Rising, his sword met the chainsword of his last opponent in an awkward, edge-on parry. The contact between them screamed as the jagged triangles ground against his blade, but he twisted from his hips and threw the Flatlander, chainsword and all, sideways. This bought him time to recover, and he steadied his stance as he panted, hilt of his sword at his waist and tip leaning against the ground.
The Flatlander didn’t take the bait of Fool’s Stance, no fool it. It bowed floridly instead, raising its own sword to its forehead. Nathan found this perfectly befitting someone—for though this particular Flatlander identified rather as something, he had no way of knowing that fact—about to die, that is, that it was appropriate that the one who was about to die salute, and in order to cover his bases and not be a hypocrite he flipped his sword up into a more standard stance and saluted back.

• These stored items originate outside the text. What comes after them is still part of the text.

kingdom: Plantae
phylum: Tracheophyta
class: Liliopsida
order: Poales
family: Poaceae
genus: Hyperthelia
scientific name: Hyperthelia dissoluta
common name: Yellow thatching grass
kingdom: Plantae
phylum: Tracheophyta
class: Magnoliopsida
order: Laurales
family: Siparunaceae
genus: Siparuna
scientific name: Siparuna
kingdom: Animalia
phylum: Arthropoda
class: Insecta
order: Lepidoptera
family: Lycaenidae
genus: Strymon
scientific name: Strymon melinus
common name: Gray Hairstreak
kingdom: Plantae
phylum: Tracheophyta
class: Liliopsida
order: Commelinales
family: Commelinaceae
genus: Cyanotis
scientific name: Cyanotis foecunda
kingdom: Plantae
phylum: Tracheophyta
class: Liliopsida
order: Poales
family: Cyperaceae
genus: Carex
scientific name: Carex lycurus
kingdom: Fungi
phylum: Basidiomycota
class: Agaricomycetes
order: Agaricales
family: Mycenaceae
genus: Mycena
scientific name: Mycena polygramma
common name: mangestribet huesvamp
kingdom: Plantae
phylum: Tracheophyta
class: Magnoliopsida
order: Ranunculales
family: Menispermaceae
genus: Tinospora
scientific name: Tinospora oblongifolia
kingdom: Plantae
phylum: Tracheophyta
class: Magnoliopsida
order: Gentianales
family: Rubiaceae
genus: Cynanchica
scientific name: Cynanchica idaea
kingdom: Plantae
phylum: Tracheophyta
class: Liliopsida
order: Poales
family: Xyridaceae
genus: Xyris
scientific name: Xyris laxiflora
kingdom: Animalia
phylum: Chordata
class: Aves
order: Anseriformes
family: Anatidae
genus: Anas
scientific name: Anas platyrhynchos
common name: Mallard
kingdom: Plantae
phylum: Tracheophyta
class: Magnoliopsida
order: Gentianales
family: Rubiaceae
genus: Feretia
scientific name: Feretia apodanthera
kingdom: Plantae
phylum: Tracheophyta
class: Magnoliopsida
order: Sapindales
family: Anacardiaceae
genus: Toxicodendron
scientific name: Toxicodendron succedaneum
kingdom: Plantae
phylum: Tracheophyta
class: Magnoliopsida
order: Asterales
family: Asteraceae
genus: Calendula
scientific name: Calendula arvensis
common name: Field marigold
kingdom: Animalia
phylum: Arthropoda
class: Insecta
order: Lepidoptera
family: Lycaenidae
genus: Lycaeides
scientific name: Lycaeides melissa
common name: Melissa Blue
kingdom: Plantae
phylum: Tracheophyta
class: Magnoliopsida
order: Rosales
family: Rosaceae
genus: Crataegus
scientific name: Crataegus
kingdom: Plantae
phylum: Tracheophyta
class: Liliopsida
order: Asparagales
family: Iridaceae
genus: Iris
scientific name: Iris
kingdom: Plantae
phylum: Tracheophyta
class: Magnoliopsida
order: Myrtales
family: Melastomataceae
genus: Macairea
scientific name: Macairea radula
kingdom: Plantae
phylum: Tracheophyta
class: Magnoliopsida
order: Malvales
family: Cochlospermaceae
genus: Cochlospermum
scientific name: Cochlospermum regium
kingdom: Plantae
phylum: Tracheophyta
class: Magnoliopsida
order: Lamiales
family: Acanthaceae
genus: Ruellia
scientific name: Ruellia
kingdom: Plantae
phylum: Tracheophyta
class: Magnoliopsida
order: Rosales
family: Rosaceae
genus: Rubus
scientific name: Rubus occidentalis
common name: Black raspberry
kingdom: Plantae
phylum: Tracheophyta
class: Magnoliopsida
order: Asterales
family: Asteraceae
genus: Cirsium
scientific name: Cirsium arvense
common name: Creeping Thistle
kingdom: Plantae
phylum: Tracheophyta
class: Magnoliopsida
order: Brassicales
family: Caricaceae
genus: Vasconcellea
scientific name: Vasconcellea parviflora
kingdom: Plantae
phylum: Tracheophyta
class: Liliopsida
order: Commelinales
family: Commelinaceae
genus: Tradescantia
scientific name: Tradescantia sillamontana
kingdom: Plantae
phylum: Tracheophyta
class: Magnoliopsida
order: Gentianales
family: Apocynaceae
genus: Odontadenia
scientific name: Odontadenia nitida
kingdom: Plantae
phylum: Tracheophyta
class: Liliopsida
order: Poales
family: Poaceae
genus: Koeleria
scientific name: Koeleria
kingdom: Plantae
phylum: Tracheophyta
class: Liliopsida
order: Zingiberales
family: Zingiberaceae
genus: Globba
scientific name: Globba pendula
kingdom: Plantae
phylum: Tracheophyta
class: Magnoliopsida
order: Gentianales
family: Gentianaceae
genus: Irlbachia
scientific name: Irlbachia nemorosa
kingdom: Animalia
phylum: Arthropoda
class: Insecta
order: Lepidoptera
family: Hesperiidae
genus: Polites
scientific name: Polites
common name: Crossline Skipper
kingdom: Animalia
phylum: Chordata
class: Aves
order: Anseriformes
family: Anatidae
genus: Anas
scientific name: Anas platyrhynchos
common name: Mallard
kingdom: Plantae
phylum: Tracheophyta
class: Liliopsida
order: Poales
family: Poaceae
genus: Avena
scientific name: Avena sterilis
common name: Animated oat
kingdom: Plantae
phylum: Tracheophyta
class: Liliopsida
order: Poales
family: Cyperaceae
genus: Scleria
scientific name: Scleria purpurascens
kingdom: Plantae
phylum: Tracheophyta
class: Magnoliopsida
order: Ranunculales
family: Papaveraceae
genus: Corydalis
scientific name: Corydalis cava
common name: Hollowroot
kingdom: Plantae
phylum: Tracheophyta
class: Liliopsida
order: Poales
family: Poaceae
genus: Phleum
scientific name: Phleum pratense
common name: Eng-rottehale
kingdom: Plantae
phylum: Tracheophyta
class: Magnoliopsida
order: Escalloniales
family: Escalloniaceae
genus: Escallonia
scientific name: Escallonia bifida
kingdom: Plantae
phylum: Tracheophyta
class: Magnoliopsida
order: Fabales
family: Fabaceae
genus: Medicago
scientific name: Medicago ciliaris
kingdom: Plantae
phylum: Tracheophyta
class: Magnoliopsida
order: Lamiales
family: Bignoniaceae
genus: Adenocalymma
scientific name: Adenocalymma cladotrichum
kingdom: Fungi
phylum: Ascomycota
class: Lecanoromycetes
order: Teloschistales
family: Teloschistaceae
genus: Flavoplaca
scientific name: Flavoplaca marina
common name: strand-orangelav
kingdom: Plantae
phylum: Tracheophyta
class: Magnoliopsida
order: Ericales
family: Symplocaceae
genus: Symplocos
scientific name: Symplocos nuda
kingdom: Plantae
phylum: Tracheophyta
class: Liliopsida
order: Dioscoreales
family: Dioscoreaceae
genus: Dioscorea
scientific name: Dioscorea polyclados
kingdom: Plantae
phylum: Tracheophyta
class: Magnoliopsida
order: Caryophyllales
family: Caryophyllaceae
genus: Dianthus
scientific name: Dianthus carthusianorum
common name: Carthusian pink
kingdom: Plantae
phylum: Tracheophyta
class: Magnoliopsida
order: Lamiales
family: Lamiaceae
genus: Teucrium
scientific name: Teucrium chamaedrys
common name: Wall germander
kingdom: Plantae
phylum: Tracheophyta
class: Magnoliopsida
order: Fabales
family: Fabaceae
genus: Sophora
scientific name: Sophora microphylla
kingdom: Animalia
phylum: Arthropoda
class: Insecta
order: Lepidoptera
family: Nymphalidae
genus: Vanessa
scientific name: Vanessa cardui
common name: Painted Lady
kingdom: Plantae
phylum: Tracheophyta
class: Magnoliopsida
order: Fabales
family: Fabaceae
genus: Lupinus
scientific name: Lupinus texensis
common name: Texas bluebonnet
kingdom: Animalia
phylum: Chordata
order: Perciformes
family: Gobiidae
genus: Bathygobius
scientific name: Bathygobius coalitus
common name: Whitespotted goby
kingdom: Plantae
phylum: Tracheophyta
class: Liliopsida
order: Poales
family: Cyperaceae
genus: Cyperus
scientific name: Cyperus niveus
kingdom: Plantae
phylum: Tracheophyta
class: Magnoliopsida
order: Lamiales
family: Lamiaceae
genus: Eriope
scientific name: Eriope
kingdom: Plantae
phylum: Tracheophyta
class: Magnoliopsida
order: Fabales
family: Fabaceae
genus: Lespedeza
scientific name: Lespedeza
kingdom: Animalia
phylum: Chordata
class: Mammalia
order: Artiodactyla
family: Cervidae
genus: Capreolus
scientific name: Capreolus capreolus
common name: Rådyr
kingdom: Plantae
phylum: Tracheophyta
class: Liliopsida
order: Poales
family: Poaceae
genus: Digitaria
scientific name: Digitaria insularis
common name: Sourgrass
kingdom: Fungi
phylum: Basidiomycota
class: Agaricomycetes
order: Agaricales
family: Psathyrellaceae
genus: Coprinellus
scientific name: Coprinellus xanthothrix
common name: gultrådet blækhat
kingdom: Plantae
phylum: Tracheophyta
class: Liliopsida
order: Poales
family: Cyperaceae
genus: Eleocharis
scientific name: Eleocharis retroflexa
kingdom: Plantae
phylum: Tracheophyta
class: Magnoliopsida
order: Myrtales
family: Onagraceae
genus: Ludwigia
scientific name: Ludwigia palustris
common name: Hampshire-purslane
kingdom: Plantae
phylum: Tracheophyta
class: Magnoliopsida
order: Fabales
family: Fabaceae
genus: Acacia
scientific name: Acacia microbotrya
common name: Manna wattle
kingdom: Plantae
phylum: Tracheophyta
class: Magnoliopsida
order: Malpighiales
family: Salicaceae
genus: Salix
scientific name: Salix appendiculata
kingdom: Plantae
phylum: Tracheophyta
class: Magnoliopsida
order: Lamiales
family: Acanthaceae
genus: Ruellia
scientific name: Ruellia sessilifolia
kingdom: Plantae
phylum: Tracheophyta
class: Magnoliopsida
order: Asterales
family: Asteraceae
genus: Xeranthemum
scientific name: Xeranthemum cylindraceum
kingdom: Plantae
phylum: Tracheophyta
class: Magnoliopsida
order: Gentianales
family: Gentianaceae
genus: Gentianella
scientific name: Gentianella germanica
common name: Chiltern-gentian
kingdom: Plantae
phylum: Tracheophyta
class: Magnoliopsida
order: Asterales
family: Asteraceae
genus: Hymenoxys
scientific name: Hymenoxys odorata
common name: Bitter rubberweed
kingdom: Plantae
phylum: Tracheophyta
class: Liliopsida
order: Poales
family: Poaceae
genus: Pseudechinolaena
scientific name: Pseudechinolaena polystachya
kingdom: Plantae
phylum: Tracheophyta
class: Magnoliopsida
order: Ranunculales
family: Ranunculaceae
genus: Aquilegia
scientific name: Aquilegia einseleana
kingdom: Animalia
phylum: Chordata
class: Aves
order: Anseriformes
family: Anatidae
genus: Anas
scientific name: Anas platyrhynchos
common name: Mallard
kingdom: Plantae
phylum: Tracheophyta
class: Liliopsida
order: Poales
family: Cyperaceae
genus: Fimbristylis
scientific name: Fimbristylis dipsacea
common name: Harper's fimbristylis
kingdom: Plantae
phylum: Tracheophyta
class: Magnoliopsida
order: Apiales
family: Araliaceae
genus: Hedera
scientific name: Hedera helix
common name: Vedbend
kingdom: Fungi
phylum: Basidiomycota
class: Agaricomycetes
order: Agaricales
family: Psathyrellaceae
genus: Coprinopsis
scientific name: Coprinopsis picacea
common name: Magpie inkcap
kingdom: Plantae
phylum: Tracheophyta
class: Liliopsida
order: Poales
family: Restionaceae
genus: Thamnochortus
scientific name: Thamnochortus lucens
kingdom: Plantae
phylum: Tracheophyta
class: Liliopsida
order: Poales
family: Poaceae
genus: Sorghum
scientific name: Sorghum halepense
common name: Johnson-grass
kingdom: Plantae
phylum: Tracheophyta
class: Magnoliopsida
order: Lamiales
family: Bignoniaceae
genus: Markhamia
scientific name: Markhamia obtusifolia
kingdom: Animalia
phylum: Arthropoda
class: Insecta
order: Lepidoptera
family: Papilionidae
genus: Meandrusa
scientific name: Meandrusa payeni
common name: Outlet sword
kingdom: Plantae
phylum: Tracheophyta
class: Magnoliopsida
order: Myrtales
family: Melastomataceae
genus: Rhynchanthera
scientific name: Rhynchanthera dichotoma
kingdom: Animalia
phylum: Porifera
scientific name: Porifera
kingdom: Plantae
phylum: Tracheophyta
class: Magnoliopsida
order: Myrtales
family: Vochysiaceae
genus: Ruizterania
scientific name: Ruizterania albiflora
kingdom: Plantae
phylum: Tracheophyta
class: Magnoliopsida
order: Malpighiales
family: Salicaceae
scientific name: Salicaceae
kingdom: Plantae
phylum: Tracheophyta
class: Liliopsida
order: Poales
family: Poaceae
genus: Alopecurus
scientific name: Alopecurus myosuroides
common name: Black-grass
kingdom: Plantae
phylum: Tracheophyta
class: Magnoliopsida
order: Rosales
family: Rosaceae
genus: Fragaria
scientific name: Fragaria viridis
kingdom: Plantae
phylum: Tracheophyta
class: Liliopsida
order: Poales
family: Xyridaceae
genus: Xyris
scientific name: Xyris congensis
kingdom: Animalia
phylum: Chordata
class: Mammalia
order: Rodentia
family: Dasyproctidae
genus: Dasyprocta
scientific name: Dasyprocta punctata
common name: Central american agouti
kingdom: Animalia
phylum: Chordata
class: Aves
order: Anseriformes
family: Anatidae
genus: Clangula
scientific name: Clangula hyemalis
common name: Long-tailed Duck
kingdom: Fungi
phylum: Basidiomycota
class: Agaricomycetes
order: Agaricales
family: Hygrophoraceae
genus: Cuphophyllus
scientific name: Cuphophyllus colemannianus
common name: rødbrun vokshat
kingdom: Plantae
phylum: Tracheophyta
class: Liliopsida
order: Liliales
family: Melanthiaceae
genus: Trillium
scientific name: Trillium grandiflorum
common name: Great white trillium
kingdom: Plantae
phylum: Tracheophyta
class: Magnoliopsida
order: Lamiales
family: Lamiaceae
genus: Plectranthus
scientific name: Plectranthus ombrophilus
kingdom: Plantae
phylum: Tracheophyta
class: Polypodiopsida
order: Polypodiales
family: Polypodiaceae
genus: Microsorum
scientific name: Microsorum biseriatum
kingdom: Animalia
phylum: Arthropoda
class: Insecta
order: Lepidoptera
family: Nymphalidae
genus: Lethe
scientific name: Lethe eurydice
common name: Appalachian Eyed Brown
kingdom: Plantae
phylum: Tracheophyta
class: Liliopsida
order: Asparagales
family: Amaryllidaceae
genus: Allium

He kept his sword in guard position as he did so, of course, because he had grown up fighting other teenagers unsupervised after events ended.
His cackling opponent didn’t disappoint him. Pirouetting into action mid-salute, it unfurled itself in an explosive flèche with its sword leading the way to his heart.
His own sword swept fractionally to the side, deflecting the strike, and he chopped down.
And just like that, the duel ended.
Or it would have, if the Flatlanders had only come to the field with four survivors from their mech, instead of twenty eight.
“Heh. Heh, heh…”
Nathan turned to look at the source of the laughter—not the pointed laughter of his enemies, but a pained leonine laugh. A woman knelt on the ground, one arm seeming buried to the wrist in the grass until he saw the hand in question off to the side. Her other hand held a sword whose point was trapped in the internal tesselations of a Flatlander main-polyhedron, and her body was a litany of battle-horrors.
“Heh heh, heh…”
The dead and dying surrounded her. Five of those bodies still moved, black blood flowing as the beat a syncopated rhythm in their deathrattles. The three living survivors of the mech danced to the drumbeats, humming in their eerie and completely incomprehensible language which Nathan’s visorine companion translated only as <
“They…” The amazonian warrior coughed blood. With a sudden surge of convulsive motion, she flung the hilt of her sword sideways. She toppled over with the motion, groaning and laughing weakly for a moment until she coughed again and spat out a bubbling green froth. “They solved…”
The rest of her phonemes were inaudible to Nathan, but his visor were able to interpret them regardless.
“They solved the Tiffany problem.”
And then the remaining two enemies swelled up with the power of their kill and, geometrically boosted in power by the support of their dying comrades, charged Nathan in perfect concert.